In the 1920s, the Osage tribe became wealthy almost overnight after oil was discovered beneath their land, earning them more than $30 million in annual revenue at the peak of the boom, according to the Oklahoma Historical Society.

Subsurface minerals within the Osage Nation Reservation were tribally owned and held in trust by the government. 

Mineral leases earned royalties that were paid to the tribe as a whole – with each allottee receiving one equal share also known as a headright.

But these headrights could only legally be attained by outsiders if they married into the tribe.

It was during this time that rancher William K. Hale, a native of Greenville, Texas, encouraged his subservient nephew Ernest Burkhart to wed Osage member Mollie Kyle (later Mollie Burkhart).

Burkhart, played by Leonardo DiCaprio, and wife Mollie, played by Lily Gladstone, lived in Fairfax with Mollie’s mother Lizzie Q.

Lizzie was a mother-of-four and in May 1921, the decomposed body of one of other daughters, Anna Brown, was discovered in a remote ravine in northern Oklahoma.

She was found with a bullet hole to the back of the head but, because Brown had no known enemies, the case went unsolved.

Just two months later Lizzie herself died under suspicious circumstances from suspected poisoning, although no proof was ever found.

Then another member of the family, Lizzie’s nephew Henry Roan, met a similar fate in January 1923 with Hale, played by Robert De Niro, fraudulently naming himself as the beneficiary of his $25,000 life insurance policy.

But deaths within the family did not end there.

In March 1923, another of Lizzie’s daughters Rita Smith, along with Rita’s husband William Smith, and their housekeeper Nettie Brookshire were all killed when their home was destroyed by an explosion.

And, following their deaths, Burkhart and Mollie inherited a fortune from her mother’s and sisters’ estates.

But the murders extended beyond the one family with estimates approximating that 24 Osage Indians died in violent or suspicious deaths throughout the early 1920s with newspapers at the time branding it as a ‘reign of terror.’

By this time, authorities had begun to grow suspicious and an alarmed Osage Tribal Council sought the help of the US Government.

Hale’s name came up early in the investigation as the mastermind behind the killings.

The so-called ‘King of the Osage Hills’ was accused of bribing and intimidating others to do much of his dirty work as he sought to achieve money and power.

The killings subsided after Hale, along with accomplices including his nephew, were arrested in 1926.

Hale was formally convicted for his involvement three years later. He was paroled in 1947 after serving two decades of his sentence.

At the time, investigators also discovered that the killers had already started poisoning Mollie in what would have been the last piece of the crook’s masterplan.

Fortunately, she recovered and divorced her murderous husband following the trial.

 

Actors involved in the production have acknowledged the gravitas of the film’s true story.

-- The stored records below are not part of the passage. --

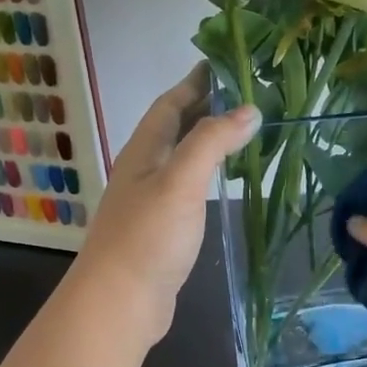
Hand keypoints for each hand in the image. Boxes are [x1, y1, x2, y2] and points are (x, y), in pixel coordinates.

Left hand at [67, 64, 260, 345]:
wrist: (119, 303)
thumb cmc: (148, 237)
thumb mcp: (180, 181)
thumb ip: (211, 142)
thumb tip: (248, 109)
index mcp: (143, 151)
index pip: (169, 103)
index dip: (196, 82)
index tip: (226, 62)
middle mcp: (142, 170)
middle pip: (174, 128)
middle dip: (205, 107)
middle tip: (247, 95)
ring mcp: (149, 202)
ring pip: (180, 159)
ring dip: (207, 141)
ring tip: (243, 132)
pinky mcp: (160, 230)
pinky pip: (186, 188)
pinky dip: (207, 175)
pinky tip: (224, 183)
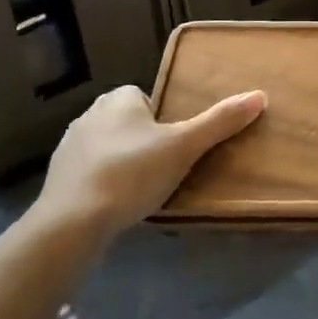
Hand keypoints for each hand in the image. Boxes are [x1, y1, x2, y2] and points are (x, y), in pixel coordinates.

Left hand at [34, 84, 265, 243]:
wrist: (72, 222)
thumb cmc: (132, 173)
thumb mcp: (185, 147)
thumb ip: (220, 122)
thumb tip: (260, 96)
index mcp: (118, 99)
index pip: (146, 97)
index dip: (162, 119)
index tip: (175, 144)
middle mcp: (90, 114)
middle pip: (128, 121)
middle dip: (143, 140)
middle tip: (164, 167)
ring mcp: (69, 147)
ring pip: (107, 147)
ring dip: (122, 161)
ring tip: (141, 189)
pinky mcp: (57, 178)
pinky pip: (89, 172)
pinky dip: (102, 183)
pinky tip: (115, 204)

Lily Gladstone previously shared a picture of Mollie Burkhart to Instagram alongside a caption that read: ‘I consider it a true gift and great responsibility to be trusted with Mollie Burkhart, and will hold her preciously with both arms, close to my heart. 

‘My most profound thanks to Osage Nation, it is a remarkable gift to be welcomed by you, and to be able to tell this story.’

Janae Collins too, who plays Rita Smith, wrote: ‘I’m so grateful to the Osage Nation for allowing us to tell their story. This is one of the most painful and heartbreaking time periods in the history of the Wazhazhe people as well as U.S. Native history and 

‘I take that very, very serious as an actor and as a Lakota/Dakota and Apsáalooke woman. I’m very thankful to Marty Scorsese for the truthfulness, diligence, and care he has taken in this project. He and Leonardo have truly went to bat for us (as Natives) over the years getting it to the point where we are ready to film.

‘I’m so thankful/grateful for the love and support we’ve gotten.’